Möchte nun der Kunde eine weitere Bank anbinden, welche EBICS neu anbietet, benötigt er oftmals eine neue Softwareversion des Herstellers, welche gemäß dem soeben beschriebenen Verfahren die neue Institut-spezifische Konfiguration enthält. Das an sich kundenfreundliche Setup verkehrt sich hier auf einmal ins Gegenteil, denn wer möchte nur wegen einer neuen Bankverbindung gleich die gesamte Software updaten? Gewünscht wäre an dieser Stelle ein konfigurativer Ansatz, bei welchem ich als Kunde die relevanten EBICS-Parameter für die neue Verbindung selbst erfassen kann.
Wenn der Hersteller dann für solche Updates noch Releasegebühren verlangt, wird man den Eindruck nicht los, dass hier auf Kosten des Kunden für ein eigentlich triviales Problem gerne Kasse gemacht wird. Es liegt jetzt wohl an den Banken, sich einen Überblick über die jeweiligen Lösungen zu verschaffen und dieses dann in der Kundenberatung entsprechend einfließen zu lassen, wenn es um die Frage geht, welche EBICS-Software am besten für den Anschluss an das eigene Institut geeignet ist.

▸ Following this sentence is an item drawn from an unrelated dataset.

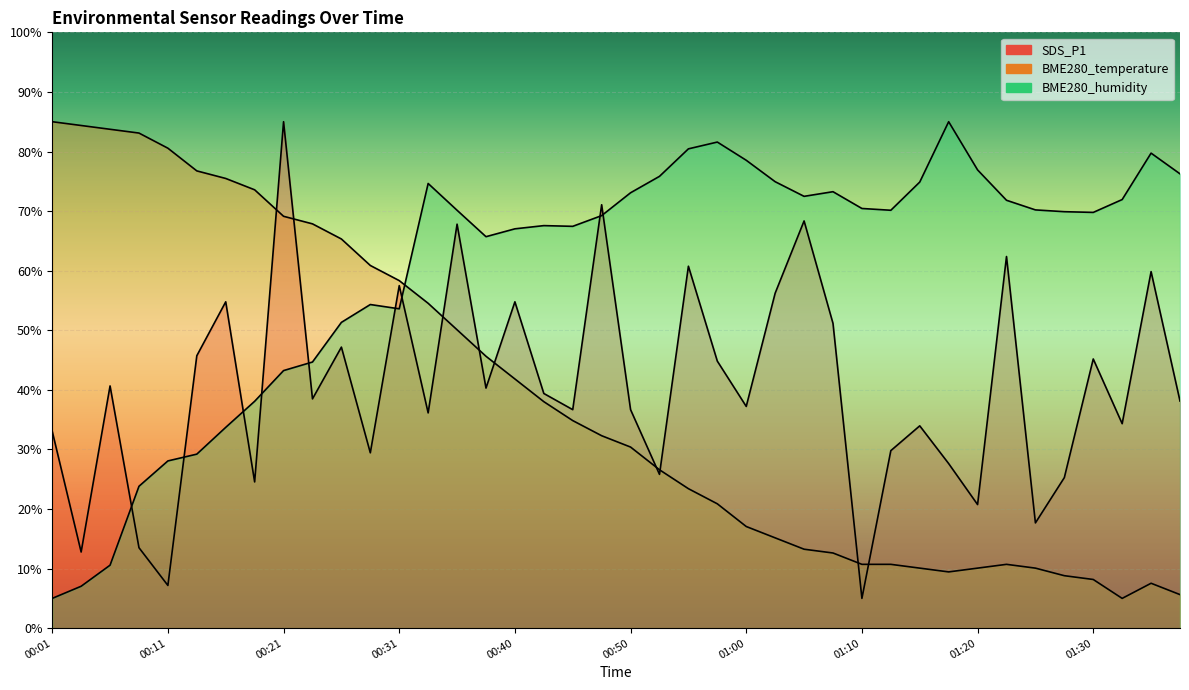

True or false: BME280_humidity has more than 2 interior local peaks.

True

Für Schweizer Hersteller, welche noch kein EBICS-Protokoll installiert haben, hier zum Abschluss noch ein Tipp: Die Konfiguration einer neuen EBICS-Verbindung sollte kein „Hexenwerk“ sein, wenn von Anfang an darauf geachtet wird, dass diese z.B. über einen Dialog vom Kunden selbst wahrgenommen werden kann. Für die Einbindung des EBICS-Protokolls sei an dieser Stelle auch noch auf den EBICS-Kernel von PPI verwiesen (siehe Softwarebausteine auf der PPI-Homepage), der den gesamten Umfang von EBICS in Form einer Software-Library zur Verfügung stellt.